Infosys, with More H-1Bs than Anyone Else, Now Has Kin at the British Treasury

By David North on July 31, 2019

The octopus-like power of Infosys, the huge Indian outsourcing firm which has more H-1Bs (57,685 in the years 2015-2017) than any other firm in the States, showed up on the other side of the pond recently.

Boris Johnson, the new Conservative prime minister, placed the son-in-law of the boss of Infosys, N. R. Narayana Murthy, at the edge of his new cabinet. He is Rishi Sunak, a member of the House of Commons, who will now also serve as Chief Secretary to the Treasury.

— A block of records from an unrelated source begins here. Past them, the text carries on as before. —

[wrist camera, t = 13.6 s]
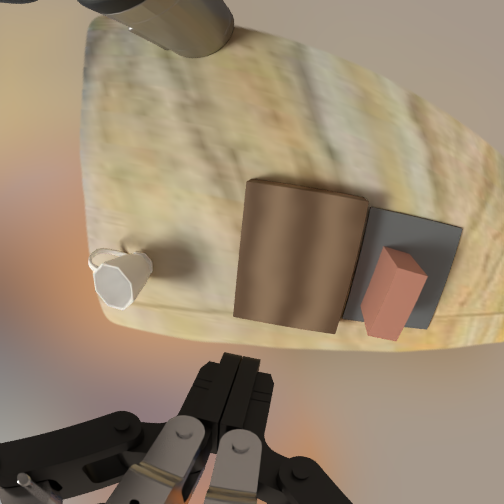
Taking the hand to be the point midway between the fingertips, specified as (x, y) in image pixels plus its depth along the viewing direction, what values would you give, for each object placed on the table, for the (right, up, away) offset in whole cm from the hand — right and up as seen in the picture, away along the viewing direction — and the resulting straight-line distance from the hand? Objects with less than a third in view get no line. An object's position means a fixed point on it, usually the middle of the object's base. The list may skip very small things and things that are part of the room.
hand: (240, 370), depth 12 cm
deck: (+6, +4, +26) cm, 28 cm away
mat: (+21, +2, +25) cm, 32 cm away
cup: (-18, +4, +32) cm, 36 cm away
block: (+16, 0, +22) cm, 27 cm away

The position, in one of the oddities of British governance, is that of the chief deputy to the Chancellor of the Exchequer (finance minister), and that official sits with, but is not a member of, the Cabinet. Sunak held a lesser position in the previous government of Mrs. May.

Sunak has, as one might expect from a prominent Tory, an Oxford degree; unusually, this is supplemented by an MBA from Stanford, which he secured while a Fulbright student.

While Sunak was born in the U.K., his father-in-law comes from Karnataka, one of the three south Indian states where a disproportionately large portion of the H-1Bs are recruited, as we reported in an earlier posting.

[BTW, I have a modest managed brokerage account, in which I am not consulted about purchases and sales of stock. A few months ago the broker sold Infosys short, expecting its price to fall, having apparently paid attention to the cries from industry that the Trump administration was being tough with the H-1B program. My broker continues to hold INFY short but the stock has climbed in value. In short, INFY fans, not to worry.]